The theater’s first event was a Zoom reading of King’s “Beyond Vietnam” speech which touches on racism, militarism and imperialism.

In addition to King’s teachings, the theater is rooted in Jesuit spirituality which introduced Mastrodonato to the Ignatian ideal of “finding God in all things.” An essential aspect of this teaching is diversity.

“Jersey City is one of the most diverse cities in the United States, but the diversity is often praised only on the surface,” said Mastrodonato. “In our project, we really want to keep our word and make sure that we actually value people’s voices.”

The Theatre for Beloved Community aims to reach not only Saint Peter’s students but the Jersey City community as well. Mastrodonato is especially passionate about slowing down gentrification in the city, and he hopes to work with groups like Jersey City Together that fight for housing rights.

“Although we’re a theater organization, we’re not looking to produce theater just for the sake of entertainment,” Mastrodonato said. “Our cause is really more socially and politically driven.”

Mastrodonato cited political science professor Anna Brown, Ph.D. and former sociology professor Rivera Colon, Ph.D as two of his biggest inspirations when it comes to social justice work.

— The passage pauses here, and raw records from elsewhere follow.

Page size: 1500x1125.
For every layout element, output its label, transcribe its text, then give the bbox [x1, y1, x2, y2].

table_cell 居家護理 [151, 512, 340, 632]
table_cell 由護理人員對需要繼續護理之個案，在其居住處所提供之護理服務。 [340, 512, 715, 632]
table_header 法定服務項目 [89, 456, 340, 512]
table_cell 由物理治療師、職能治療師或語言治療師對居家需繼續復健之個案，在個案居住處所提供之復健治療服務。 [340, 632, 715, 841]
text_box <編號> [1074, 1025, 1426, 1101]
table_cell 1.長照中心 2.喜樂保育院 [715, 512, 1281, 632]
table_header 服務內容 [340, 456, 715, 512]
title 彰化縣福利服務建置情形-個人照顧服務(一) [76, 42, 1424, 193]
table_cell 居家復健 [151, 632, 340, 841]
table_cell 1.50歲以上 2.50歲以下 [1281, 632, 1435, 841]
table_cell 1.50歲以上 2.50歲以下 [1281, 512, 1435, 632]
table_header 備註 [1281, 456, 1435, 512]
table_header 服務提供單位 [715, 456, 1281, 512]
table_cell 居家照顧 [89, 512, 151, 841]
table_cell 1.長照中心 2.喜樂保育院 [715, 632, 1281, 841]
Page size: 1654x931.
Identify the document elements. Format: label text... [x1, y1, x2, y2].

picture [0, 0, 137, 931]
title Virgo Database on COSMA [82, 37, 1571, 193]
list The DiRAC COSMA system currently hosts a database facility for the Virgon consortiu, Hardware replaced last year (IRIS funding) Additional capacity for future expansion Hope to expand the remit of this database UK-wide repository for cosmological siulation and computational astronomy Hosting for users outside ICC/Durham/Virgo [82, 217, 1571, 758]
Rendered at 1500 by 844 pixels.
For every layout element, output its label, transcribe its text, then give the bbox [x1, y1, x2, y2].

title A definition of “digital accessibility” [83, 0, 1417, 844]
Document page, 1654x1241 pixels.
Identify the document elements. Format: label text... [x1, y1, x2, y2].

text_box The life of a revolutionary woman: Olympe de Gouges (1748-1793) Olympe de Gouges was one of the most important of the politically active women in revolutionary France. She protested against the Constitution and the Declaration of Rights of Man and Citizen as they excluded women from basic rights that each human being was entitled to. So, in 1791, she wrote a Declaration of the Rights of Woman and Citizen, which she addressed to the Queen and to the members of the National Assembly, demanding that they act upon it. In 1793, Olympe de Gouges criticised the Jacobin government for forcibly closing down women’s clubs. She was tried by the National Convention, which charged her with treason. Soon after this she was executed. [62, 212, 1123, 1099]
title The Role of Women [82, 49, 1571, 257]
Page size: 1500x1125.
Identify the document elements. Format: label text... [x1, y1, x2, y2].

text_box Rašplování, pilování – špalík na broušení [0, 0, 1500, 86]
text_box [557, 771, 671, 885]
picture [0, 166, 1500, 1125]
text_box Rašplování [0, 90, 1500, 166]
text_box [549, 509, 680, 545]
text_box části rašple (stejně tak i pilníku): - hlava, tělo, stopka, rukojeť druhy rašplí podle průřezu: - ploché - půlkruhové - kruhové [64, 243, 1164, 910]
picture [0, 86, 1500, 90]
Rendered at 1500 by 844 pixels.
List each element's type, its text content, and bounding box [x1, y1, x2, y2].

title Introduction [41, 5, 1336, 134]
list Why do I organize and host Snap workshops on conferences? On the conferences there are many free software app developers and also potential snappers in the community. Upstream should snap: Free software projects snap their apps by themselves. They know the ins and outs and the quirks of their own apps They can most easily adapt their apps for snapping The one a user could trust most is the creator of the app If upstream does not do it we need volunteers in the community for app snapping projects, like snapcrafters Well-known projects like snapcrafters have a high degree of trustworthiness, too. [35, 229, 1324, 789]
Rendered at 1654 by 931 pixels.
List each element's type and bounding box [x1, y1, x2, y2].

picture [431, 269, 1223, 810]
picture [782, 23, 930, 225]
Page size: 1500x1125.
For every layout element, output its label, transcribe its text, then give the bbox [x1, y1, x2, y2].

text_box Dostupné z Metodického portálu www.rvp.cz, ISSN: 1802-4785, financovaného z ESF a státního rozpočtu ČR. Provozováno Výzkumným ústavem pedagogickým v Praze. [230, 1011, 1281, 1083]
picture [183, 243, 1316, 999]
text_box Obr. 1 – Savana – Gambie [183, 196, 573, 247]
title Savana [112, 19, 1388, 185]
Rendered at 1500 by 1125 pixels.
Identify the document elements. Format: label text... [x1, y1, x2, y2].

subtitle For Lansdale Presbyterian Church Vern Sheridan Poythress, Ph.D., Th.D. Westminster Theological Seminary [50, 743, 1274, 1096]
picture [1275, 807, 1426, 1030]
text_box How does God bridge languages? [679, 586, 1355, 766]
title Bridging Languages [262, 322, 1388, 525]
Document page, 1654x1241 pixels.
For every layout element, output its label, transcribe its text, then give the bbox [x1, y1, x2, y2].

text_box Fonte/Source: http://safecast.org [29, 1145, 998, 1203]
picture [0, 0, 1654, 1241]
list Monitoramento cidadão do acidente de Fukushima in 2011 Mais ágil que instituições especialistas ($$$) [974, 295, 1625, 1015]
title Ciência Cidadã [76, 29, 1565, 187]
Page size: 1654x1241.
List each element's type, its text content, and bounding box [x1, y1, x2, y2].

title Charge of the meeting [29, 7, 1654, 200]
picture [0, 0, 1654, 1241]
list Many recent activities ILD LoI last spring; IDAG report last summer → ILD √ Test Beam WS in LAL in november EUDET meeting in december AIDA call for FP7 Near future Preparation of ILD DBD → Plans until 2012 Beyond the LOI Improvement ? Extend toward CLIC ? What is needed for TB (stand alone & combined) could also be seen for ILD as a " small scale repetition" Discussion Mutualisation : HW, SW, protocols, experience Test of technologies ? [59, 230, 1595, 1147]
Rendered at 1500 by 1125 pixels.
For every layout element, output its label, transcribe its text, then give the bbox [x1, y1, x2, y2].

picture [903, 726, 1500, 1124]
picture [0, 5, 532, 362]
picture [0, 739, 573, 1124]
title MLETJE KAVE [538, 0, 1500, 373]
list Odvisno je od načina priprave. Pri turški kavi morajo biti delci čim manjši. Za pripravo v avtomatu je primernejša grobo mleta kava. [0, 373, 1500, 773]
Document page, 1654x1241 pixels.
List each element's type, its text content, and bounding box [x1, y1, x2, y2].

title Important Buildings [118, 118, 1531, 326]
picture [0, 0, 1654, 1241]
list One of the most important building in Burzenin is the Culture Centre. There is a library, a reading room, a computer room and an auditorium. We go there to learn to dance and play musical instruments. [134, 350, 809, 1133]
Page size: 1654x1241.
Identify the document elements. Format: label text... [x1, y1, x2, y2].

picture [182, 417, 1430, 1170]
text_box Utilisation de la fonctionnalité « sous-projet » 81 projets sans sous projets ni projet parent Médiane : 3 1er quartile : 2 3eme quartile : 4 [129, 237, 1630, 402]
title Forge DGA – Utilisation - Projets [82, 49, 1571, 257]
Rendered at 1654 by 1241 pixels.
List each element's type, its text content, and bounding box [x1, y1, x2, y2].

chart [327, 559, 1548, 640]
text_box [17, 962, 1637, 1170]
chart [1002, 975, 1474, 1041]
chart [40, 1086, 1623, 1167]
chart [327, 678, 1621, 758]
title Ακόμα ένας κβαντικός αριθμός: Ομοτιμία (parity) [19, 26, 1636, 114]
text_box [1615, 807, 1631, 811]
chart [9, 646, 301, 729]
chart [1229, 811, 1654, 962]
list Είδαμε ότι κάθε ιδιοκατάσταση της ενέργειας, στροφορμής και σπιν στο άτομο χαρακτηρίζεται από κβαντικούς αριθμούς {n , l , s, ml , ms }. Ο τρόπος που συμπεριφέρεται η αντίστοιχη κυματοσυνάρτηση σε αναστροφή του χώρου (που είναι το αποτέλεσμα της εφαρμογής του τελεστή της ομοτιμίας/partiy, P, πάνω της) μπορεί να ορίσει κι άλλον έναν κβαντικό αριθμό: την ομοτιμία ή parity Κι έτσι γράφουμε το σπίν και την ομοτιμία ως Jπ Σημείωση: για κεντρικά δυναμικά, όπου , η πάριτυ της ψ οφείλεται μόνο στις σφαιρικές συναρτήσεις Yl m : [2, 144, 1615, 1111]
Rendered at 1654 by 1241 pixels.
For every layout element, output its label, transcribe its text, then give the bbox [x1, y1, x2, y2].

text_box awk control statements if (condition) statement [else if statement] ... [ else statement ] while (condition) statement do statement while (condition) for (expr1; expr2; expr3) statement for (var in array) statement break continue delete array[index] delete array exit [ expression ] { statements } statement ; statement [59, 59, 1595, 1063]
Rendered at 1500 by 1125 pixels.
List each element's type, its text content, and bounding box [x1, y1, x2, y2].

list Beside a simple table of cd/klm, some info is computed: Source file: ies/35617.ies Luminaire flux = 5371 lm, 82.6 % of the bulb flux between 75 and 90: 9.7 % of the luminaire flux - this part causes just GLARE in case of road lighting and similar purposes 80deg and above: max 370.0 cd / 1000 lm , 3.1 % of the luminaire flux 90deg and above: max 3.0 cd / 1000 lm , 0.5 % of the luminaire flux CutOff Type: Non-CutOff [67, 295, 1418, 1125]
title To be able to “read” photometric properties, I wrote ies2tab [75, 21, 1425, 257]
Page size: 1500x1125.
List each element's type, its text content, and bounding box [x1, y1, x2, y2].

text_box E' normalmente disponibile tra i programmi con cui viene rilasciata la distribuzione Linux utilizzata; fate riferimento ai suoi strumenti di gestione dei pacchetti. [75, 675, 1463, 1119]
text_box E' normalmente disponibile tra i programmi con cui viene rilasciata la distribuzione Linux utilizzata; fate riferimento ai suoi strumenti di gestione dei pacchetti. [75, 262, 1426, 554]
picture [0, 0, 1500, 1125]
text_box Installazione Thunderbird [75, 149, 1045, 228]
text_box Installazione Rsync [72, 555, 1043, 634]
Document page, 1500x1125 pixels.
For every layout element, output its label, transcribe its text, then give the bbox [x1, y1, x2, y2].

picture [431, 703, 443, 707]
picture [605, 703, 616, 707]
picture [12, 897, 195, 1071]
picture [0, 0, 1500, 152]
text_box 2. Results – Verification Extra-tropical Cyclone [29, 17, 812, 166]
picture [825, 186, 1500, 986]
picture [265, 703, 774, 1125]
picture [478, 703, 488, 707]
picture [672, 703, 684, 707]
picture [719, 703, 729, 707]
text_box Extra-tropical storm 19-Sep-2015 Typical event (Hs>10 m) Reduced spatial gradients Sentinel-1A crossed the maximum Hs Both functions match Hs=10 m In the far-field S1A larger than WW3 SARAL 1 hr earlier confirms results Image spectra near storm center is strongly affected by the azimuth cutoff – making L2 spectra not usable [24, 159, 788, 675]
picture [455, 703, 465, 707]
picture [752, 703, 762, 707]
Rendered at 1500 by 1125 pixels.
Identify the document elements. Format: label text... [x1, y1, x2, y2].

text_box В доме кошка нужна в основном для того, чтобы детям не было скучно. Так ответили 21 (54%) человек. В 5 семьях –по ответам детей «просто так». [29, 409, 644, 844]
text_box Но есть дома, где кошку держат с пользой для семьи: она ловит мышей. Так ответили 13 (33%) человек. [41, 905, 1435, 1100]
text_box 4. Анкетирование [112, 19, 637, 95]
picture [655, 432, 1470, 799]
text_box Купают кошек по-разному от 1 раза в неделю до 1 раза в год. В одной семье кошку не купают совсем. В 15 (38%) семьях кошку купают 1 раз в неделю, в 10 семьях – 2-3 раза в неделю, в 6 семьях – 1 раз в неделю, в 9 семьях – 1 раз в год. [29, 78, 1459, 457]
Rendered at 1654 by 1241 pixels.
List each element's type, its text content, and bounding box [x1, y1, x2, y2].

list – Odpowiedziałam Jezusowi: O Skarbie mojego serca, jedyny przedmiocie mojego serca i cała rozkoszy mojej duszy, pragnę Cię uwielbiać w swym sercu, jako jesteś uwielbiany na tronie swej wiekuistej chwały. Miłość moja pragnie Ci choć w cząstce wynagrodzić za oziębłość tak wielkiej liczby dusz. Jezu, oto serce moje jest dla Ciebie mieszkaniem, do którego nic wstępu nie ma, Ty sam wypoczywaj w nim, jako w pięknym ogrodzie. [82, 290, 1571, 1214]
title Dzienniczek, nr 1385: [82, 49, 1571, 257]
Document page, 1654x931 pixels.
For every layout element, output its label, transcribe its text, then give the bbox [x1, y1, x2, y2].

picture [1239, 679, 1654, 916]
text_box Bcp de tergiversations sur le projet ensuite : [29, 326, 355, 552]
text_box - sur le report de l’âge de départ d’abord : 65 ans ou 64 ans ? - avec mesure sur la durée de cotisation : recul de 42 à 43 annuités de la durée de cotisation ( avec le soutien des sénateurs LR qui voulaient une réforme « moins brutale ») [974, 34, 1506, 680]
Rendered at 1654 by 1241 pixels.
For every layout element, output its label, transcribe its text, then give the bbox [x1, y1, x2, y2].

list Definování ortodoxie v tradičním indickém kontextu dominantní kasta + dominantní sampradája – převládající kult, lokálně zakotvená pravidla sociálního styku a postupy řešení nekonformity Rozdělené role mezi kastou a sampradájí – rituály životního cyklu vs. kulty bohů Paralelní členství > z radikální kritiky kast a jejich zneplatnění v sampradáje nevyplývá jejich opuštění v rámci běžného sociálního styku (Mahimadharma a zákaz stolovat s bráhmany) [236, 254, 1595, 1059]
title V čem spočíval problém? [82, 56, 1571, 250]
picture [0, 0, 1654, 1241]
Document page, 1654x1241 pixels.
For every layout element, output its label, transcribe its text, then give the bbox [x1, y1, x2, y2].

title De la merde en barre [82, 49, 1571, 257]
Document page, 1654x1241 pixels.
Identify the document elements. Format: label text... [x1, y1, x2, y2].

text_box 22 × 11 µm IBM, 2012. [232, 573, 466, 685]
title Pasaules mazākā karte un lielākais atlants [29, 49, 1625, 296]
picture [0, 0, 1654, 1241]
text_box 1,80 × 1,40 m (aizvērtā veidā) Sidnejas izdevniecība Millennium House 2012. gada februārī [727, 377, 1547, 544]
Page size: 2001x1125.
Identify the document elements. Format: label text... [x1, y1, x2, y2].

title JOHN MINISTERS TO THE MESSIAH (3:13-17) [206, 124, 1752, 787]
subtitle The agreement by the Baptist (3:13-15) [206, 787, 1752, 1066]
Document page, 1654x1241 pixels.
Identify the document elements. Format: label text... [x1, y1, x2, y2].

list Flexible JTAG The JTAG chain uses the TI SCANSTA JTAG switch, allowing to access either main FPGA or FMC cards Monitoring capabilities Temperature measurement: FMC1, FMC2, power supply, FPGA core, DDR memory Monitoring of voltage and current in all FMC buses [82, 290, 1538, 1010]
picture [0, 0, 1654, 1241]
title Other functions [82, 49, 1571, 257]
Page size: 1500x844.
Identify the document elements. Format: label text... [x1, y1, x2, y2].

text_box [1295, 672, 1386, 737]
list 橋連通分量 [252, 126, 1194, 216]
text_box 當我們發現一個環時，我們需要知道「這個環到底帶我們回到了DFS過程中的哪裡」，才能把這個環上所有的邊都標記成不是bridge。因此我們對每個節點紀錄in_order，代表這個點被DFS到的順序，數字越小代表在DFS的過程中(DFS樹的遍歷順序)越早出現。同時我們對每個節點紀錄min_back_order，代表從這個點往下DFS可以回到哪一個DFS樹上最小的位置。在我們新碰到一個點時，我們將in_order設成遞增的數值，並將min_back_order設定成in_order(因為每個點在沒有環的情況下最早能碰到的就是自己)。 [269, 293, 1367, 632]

One of Pérez’ role models is the Chicana feminist scholar Gloria Evangelina Anzaldúa.

“Reading her works helped me realize that everything I thought was a hindrance — like being a first generation college student or the child of Colombian migrants who didn’t go to college — is actually an opportunity to be a bridge,” said Perez. “So that’s what I see the Theatre for Beloved Community as. We’re building a bridge, and we’re using theater as a way to talk about what peace and justice look like.”

The Theatre of Beloved Community is currently planning future events and will resume meeting next semester.